Exactly as written, transcribe the data from its opening line through the line containing "plant pot: none [298,156,328,205]". Leave every picture out.

--*--

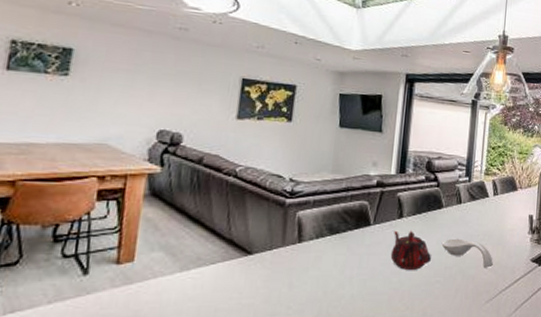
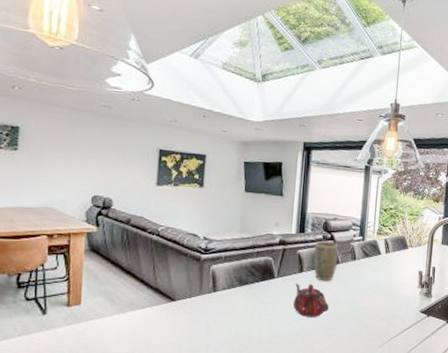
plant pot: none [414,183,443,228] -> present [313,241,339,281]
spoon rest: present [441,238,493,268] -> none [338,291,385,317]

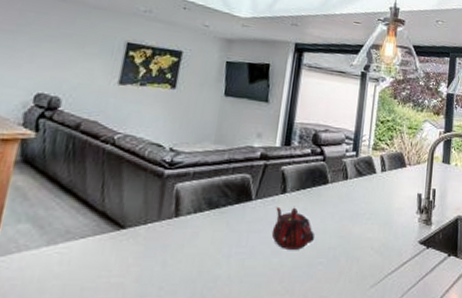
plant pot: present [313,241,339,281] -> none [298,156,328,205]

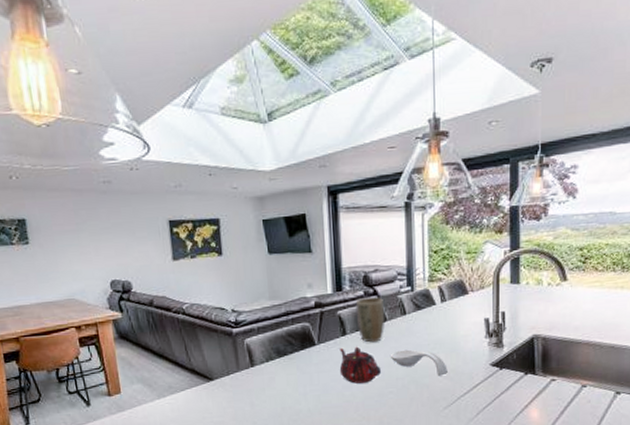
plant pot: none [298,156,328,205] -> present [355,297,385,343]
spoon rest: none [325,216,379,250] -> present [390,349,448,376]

--*--

- **Solution to this exercise**
plant pot: none [414,183,443,228] -> present [313,241,339,281]
spoon rest: present [441,238,493,268] -> none [338,291,385,317]

plant pot: present [313,241,339,281] -> none [298,156,328,205]

plant pot: none [298,156,328,205] -> present [355,297,385,343]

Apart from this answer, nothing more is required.